一瞬でそこまで考えを巡らせると、ベイオはゾエンから筆を借りて、さらさらと紙に走らせた。
実際に書いたのは、漢文のような辰字だが、意味はこんな感じだ。
『あなたも獣人の血を引くのに、こちらだけ下げるのは理がないのでは?』
指揮官は、それを見てニヤリと笑うと、被っていた頭巾のようなものを脱ぐ。
黒くて丸みのある耳が現れた。
……熊だ!
熊人族の武将は、獣人語で二言三言、アルムに向かって話しかけた。わりと穏やかな声だ。
アルムはベイオにピタッと寄り添うと、獣人語で何か言い返した。すると熊侍の目がわずかに見開かれ、豪快に笑った。
「アルム、何だって?」
話が見えないベイオ。
「ベイオのこと、おらの主人かと聞いたから、大きくなったら結婚すると言っただ」
……け、結婚!?
今度はベイオの目が大きく見開かれた。
隣ではゾエンがクスクス笑ってるし、熊侍も何かニヤニヤしてる。
アルムの爆弾発言のせいで、堅苦しい雰囲気はすっかり吹き飛んでしまった。
熊侍はガフ・スガセイと名乗った。なんとなく日本の人名のような響きで、漢字が浮かばない名前だ。
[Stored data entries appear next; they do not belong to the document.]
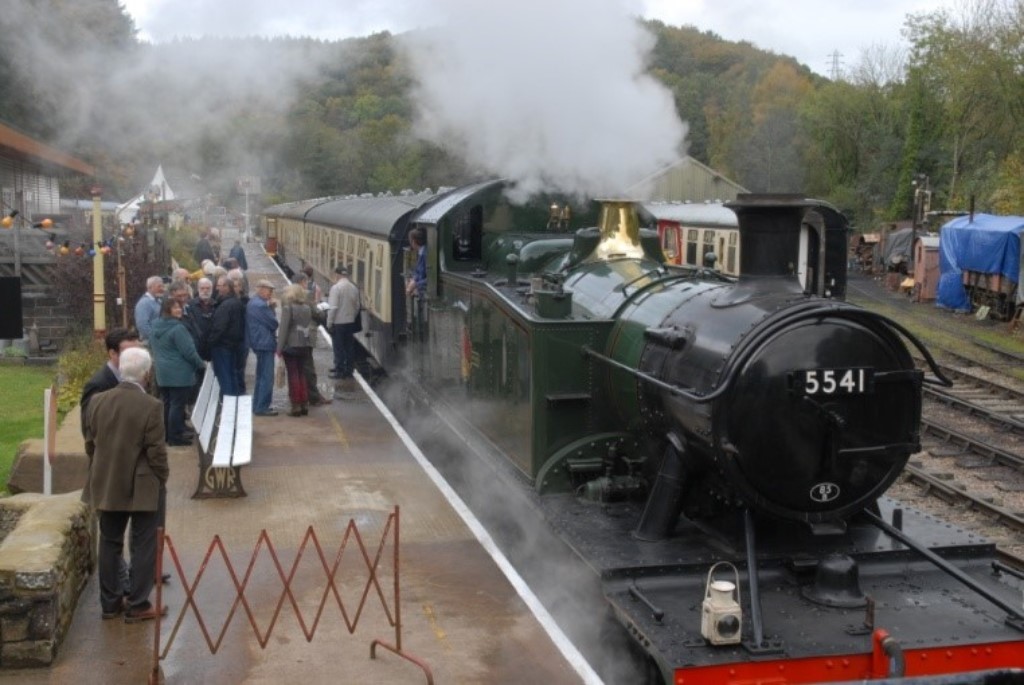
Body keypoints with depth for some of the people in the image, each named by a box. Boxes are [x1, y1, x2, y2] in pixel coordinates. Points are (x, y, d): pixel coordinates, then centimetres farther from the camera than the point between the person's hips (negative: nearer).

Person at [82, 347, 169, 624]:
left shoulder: (98, 401, -2)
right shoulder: (151, 406, -18)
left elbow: (90, 445, 6)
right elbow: (156, 451, -16)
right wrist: (162, 478, 1)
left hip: (106, 486, 5)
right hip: (143, 487, -5)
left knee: (109, 543, 16)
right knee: (143, 546, 6)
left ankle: (110, 602, 24)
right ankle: (138, 606, 10)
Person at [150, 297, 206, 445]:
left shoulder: (156, 327, 9)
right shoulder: (178, 328, -19)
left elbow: (152, 347, 22)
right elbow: (189, 351, -19)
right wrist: (201, 364, -5)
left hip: (162, 372, 9)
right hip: (179, 373, -9)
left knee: (166, 403, 15)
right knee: (177, 404, -3)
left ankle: (166, 433, 22)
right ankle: (175, 437, 1)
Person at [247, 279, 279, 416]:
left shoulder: (253, 303, 14)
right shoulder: (261, 305, -19)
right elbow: (274, 323, -16)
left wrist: (271, 307, 1)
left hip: (260, 343, 11)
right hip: (265, 343, -11)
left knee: (261, 377, 18)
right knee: (267, 377, -7)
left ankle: (258, 406, 24)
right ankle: (262, 408, -6)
どうやら、九州にあたる島の半分を支配する領主らしい。麗国のある半島に近いため、第一陣となったのだろう。
ゾエンは自分達の境遇について筆談で伝えた。ベイオも、アルムの通訳でそれを補う。
『すぐには信じがたいが、その娘は嘘をつけなさそうだ』
熊侍ガフは、アルムが気に入ったようだ。
「熊のオッチャン、あの荷車もベイオが作ったのか? って」
アルムの通訳で、ベイオはうなずいた。
「俺たちにも作ってくれるか? と言ってるだ」
これは微妙だ。
ベイオはゾエンを見上げた。うなずいてる。
「作ってもいいけど、直接、戦闘には使わないでほしい。人や物資を運ぶのは良いけど、ヒトを殺す武器にはしたくない」
「わかんない言葉、多すぎる……」
アルムが通訳するには長すぎたようだ。
筆をとって筆談で伝えた。
ガフはうなずくと、その紙に漢数字を書いた。
荷車を百両。しかも、ボムジンが引いてる大型のだ。
材料の調達だけで頭が痛くなる。
しかし実は、材料なら腐るほどあった。放置したら本当に腐るものが。